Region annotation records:
------
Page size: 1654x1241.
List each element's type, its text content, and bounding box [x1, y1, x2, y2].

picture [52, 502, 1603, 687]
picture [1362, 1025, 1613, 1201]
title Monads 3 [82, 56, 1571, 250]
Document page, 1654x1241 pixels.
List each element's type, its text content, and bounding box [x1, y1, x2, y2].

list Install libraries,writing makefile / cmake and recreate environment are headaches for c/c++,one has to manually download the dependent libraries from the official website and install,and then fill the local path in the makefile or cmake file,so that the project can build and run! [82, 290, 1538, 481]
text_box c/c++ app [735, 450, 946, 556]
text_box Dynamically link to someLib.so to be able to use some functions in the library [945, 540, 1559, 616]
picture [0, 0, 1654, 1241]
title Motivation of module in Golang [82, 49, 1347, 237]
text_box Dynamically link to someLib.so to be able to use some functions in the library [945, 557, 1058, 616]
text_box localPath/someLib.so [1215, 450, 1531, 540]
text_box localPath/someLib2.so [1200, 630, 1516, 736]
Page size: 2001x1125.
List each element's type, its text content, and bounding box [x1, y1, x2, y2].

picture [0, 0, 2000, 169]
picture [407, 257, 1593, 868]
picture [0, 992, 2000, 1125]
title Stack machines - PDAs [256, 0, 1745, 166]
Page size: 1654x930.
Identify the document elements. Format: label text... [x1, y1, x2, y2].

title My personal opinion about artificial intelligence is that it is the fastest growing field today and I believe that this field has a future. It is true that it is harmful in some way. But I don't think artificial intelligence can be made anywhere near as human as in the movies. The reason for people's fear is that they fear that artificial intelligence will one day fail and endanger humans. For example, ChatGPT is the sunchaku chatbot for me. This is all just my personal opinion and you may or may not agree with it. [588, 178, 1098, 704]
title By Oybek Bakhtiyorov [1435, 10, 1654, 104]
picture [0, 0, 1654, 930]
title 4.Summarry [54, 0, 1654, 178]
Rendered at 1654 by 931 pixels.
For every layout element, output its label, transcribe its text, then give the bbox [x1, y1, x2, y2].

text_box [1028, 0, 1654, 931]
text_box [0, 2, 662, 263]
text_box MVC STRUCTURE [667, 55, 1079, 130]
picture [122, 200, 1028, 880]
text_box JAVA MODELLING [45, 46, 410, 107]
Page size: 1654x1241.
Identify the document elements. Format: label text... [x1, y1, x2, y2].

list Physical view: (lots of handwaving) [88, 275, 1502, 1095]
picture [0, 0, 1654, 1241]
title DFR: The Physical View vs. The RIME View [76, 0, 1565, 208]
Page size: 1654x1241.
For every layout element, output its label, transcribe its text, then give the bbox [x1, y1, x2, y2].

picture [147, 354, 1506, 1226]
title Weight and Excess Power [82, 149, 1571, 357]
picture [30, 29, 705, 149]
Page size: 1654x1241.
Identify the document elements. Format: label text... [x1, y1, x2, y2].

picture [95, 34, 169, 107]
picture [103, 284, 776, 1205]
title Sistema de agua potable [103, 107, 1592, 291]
------
Objective>
Copy the entire listing above line for line, without changing anything.

Final result>
Page size: 1654x1241.
List each element's type, its text content, and bounding box [x1, y1, x2, y2].

picture [52, 502, 1603, 687]
picture [1362, 1025, 1613, 1201]
title Monads 3 [82, 56, 1571, 250]
Document page, 1654x1241 pixels.
List each element's type, its text content, and bounding box [x1, y1, x2, y2].

list Install libraries,writing makefile / cmake and recreate environment are headaches for c/c++,one has to manually download the dependent libraries from the official website and install,and then fill the local path in the makefile or cmake file,so that the project can build and run! [82, 290, 1538, 481]
text_box c/c++ app [735, 450, 946, 556]
text_box Dynamically link to someLib.so to be able to use some functions in the library [945, 540, 1559, 616]
picture [0, 0, 1654, 1241]
title Motivation of module in Golang [82, 49, 1347, 237]
text_box Dynamically link to someLib.so to be able to use some functions in the library [945, 557, 1058, 616]
text_box localPath/someLib.so [1215, 450, 1531, 540]
text_box localPath/someLib2.so [1200, 630, 1516, 736]
Page size: 2001x1125.
List each element's type, its text content, and bounding box [x1, y1, x2, y2].

picture [0, 0, 2000, 169]
picture [407, 257, 1593, 868]
picture [0, 992, 2000, 1125]
title Stack machines - PDAs [256, 0, 1745, 166]
Page size: 1654x930.
Identify the document elements. Format: label text... [x1, y1, x2, y2].

title My personal opinion about artificial intelligence is that it is the fastest growing field today and I believe that this field has a future. It is true that it is harmful in some way. But I don't think artificial intelligence can be made anywhere near as human as in the movies. The reason for people's fear is that they fear that artificial intelligence will one day fail and endanger humans. For example, ChatGPT is the sunchaku chatbot for me. This is all just my personal opinion and you may or may not agree with it. [588, 178, 1098, 704]
title By Oybek Bakhtiyorov [1435, 10, 1654, 104]
picture [0, 0, 1654, 930]
title 4.Summarry [54, 0, 1654, 178]
Rendered at 1654 by 931 pixels.
For every layout element, output its label, transcribe its text, then give the bbox [x1, y1, x2, y2].

text_box [1028, 0, 1654, 931]
text_box [0, 2, 662, 263]
text_box MVC STRUCTURE [667, 55, 1079, 130]
picture [122, 200, 1028, 880]
text_box JAVA MODELLING [45, 46, 410, 107]
Page size: 1654x1241.
Identify the document elements. Format: label text... [x1, y1, x2, y2].

list Physical view: (lots of handwaving) [88, 275, 1502, 1095]
picture [0, 0, 1654, 1241]
title DFR: The Physical View vs. The RIME View [76, 0, 1565, 208]
Page size: 1654x1241.
For every layout element, output its label, transcribe its text, then give the bbox [x1, y1, x2, y2].

picture [147, 354, 1506, 1226]
title Weight and Excess Power [82, 149, 1571, 357]
picture [30, 29, 705, 149]
Page size: 1654x1241.
Identify the document elements. Format: label text... [x1, y1, x2, y2].

picture [95, 34, 169, 107]
picture [103, 284, 776, 1205]
title Sistema de agua potable [103, 107, 1592, 291]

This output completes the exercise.